C’era un tempo in cui ogni località del Palermitano era pervasa dal profumo e dal colore dei propri frumenti che venivano coltivati e apprezzati. In grado di conferire sapori unici, come per il pane di Monreale impastato con due varietà che rendevano il prodotto più pregiato: Giustalisa e Castiglione. Eppure in altri territori venivano pagati meno perché ogni zona privilegiava certe qualità rispetto ad altre. Così a Gangi, nelle Madonie, dove si preferiva la cosiddetta Priziusa che altro non era se non la varietà di Russello. Tutti semi antichi che oggi abbiamo preservato e che stanno tornando prepotentemente di moda. Un interesse crescente non solo da parte dei consumatori, ma anche dai produttori.
Nonostante sia ancora un mercato di nicchia – appena un migliaio di ettari su un totale di 280mila destinati alla coltivazione dei grani duri nel 2018 in Sicilia, secondo stime Coldiretti -, un fenomeno ad esso collegato riguarda la moltiplicazione dei produttori locali che chiudono la filiera producendo anche il pana e la pasta. Un numero triplicato in pochi anni e destinato a crescere perché in grado di garantire maggiori introiti. Ma perché tanto interesse? Secondo alcuni i grani antichi avrebbero un potere salutistico elevato, soprattutto rispetto ai grani moderni. Le cose, però, non sono mai così semplici, come spiega Dario Giambalvo, docente di Coltivazioni erbacee nel dipartimento di Scienze agrarie e forestali dell’Università di Palermo, che che per sua stessa ammissione si definisce «un amante dei frumenti antichi».
«C’è un grande interesse per queste varietà che effettivamente presentano delle caratteristiche che li differenziano dagli altri», riconosce Giambalvo. Innanzitutto da parte degli coltivatori che ne traggono un profitto maggiore, e ancora nel processo di coltivazione grazie a caratteristiche peculiari, come l’altezza del fusto della pianta, più elevata rispetto ai grani moderni, che conferisce loro «una maggiore abilità a competere con le erbe infestanti». Le specie moderne, invece, sono state selezionate anche per la taglia più bassa, perfetta per le esigenze dell’industria di trasformazione.
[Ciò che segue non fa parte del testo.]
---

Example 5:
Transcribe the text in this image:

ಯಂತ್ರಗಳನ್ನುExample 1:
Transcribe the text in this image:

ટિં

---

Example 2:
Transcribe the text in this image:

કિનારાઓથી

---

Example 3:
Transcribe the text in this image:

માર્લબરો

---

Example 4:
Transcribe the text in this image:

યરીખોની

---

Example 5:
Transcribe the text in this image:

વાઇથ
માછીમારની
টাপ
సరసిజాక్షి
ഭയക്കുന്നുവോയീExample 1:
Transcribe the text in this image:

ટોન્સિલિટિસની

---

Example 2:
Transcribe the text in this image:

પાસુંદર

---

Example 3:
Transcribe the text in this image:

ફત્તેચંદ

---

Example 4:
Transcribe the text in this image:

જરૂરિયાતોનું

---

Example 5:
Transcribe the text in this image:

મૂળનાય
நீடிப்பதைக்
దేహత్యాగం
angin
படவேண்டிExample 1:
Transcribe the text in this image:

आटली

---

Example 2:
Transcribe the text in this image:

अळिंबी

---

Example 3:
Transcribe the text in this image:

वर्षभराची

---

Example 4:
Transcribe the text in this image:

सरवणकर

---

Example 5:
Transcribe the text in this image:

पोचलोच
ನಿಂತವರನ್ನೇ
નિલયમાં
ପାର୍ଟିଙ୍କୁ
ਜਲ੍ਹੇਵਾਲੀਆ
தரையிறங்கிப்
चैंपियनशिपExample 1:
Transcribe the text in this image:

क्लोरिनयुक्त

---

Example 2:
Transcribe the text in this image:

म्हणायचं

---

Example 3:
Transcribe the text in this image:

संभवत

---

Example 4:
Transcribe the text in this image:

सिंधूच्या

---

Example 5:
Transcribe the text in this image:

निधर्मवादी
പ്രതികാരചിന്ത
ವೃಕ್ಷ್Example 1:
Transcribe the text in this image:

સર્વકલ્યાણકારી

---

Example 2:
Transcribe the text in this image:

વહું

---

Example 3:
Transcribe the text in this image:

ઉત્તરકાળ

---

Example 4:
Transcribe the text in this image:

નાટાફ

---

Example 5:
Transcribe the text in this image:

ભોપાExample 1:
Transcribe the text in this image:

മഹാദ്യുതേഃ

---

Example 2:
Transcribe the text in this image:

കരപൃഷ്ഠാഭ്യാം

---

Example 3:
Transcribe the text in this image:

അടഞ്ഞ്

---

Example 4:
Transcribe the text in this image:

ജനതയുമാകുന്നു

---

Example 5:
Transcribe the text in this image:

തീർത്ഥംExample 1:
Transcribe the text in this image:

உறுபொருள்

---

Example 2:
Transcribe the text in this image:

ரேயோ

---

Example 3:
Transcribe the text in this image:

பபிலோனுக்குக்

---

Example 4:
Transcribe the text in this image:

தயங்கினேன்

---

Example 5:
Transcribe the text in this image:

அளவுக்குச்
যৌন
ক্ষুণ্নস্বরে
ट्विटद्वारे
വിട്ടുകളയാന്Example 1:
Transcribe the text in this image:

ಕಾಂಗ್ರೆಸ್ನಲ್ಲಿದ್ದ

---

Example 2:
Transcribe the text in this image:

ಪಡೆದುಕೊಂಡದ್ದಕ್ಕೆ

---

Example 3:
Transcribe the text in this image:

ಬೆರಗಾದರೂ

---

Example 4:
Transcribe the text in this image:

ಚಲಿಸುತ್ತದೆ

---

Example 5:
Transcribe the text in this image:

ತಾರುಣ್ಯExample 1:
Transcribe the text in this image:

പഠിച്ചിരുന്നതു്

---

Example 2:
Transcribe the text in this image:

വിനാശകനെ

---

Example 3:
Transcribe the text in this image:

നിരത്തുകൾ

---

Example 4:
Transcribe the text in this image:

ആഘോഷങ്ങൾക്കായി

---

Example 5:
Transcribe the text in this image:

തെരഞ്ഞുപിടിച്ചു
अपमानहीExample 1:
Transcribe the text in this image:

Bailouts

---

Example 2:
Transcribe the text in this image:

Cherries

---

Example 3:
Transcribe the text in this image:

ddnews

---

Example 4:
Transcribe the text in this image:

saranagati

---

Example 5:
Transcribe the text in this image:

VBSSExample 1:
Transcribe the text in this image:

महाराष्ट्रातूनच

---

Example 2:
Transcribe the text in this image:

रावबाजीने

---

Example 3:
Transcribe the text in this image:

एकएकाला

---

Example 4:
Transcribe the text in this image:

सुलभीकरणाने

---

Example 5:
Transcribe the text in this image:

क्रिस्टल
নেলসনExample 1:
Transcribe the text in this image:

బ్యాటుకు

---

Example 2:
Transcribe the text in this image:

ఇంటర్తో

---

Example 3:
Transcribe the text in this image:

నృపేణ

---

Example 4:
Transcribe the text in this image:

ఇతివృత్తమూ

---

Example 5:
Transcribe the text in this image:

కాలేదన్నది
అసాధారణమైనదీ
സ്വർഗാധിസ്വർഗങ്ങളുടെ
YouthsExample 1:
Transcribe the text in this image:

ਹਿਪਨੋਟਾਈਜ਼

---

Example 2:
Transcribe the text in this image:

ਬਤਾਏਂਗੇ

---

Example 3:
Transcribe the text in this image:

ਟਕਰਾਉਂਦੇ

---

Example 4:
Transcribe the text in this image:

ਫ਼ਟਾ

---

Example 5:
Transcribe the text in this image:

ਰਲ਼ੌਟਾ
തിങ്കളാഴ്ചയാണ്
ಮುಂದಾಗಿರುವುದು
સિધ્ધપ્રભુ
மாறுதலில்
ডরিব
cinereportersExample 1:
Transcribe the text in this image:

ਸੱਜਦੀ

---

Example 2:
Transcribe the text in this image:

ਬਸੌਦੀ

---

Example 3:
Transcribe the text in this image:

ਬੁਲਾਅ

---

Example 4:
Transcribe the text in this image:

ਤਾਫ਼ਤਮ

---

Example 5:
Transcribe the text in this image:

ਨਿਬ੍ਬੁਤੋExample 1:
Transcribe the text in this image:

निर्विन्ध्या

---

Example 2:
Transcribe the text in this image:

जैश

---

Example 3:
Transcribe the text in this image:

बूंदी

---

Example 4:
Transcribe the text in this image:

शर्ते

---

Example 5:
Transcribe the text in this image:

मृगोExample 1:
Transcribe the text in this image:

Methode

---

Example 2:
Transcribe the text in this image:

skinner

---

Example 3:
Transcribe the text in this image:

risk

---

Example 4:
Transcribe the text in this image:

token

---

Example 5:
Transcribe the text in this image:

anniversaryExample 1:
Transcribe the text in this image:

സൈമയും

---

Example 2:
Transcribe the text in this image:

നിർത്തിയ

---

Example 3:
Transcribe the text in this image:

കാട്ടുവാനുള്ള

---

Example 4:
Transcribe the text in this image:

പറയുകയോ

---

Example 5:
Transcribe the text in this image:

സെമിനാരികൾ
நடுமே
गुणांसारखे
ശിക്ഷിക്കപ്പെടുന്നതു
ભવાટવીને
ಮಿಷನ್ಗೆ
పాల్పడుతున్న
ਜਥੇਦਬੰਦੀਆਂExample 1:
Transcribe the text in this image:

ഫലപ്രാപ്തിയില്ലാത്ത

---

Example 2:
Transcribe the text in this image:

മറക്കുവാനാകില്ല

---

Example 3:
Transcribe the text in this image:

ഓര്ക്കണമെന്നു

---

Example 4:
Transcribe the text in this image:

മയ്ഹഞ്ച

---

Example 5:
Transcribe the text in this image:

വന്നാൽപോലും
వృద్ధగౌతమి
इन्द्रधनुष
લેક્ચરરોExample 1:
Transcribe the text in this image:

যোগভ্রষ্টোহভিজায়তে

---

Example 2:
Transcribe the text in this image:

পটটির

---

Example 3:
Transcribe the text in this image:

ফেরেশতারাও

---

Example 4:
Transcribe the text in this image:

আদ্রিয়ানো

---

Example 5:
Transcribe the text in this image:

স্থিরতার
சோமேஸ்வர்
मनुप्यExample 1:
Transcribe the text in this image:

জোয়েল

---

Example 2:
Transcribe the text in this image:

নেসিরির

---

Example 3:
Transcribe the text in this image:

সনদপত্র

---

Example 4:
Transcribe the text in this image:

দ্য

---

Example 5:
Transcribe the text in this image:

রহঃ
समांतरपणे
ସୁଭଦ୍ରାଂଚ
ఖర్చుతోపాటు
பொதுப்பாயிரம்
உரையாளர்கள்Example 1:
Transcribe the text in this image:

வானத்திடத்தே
Un’altra differenza riguarda il glutine: i semi moderni «presentano un tipo molto tenace, adatto ai processi di pastificazione», mentre le varietà antiche, seppur con un contenuto superiore, hanno «un glutine più debole,poco adatto all’industria di trasformazione».
Ed è proprio su questo punto che si è fatto un gran speculare affermando che le varietà più recenti, selezionate per via del glutine più tenace, possano essere in qualche modo responsabili dell’aumento di alcune patologie: non solo intolleranza al glutine stesso ma anche celiachia e allergie. «Sono ipotesi affascinanti ma attualmente non ci sono evidenze scientifiche. Le caratteristiche del glutine sono diverse, eppure sarebbe arbitrario affermare che queste patologie si siano incrementate perché sono cambiate le caratteristiche del glutine». Sicuramente i semi antichi si differenziano per i pattern sensoriali: hanno profumi, sapori e aromi che li rendono diversi, «ma se un grano moderno venisse coltivato con tecniche corrette, senza la spinta di prodotti di sintesi e l’utilizzo di diserbanti, dal punto di vista della salute non penso ci sarebbero differenze». Allora perché privilegiare le farine del passato?
«Uno dei vantaggi è che per la loro coltivazione richiedono un impiego nettamente inferiore di sostanze chimiche. Quindi, da un punto di vista salutare, ci sono maggiori possibilità che siano esenti da contaminazioni perché per natura si prestano maggiormente alla coltivazione biologica». Attualmente, uno dei grani moderni più discussi è quello canadese, al centro di un aspro dibattito per l’elevata presenza al suo interno di uno dei diserbanti più diffusi al mondo. «È vero – conferma il docente – le farine importate da quel paese hanno una contaminazione da glifosato, che viene impiegato durante la fase di pre-raccolta, mentre da noi è vietato».
Una presenza, quella nelle farine di importazione canadesi, che rimane comunque sotto i limiti di legge. «Il problema semmai è il modo in cui queste soglie vengono stabilite – sottolinea – Nonostante la presenza sia nei limiti previsti, a lungo andare proprio l’accumulo di queste sostanze nel nostro organismo potrebbe fare differenza, tenuto conto dell’elevato consumo che facciamo di prodotti realizzati con questi semi. Tant’è che secondo alcuni – conclude – l’aumento delle patologie glutine-correlate sia legato anche all’aumento delle sostanze chimiche utilizzate nei processi di produzione».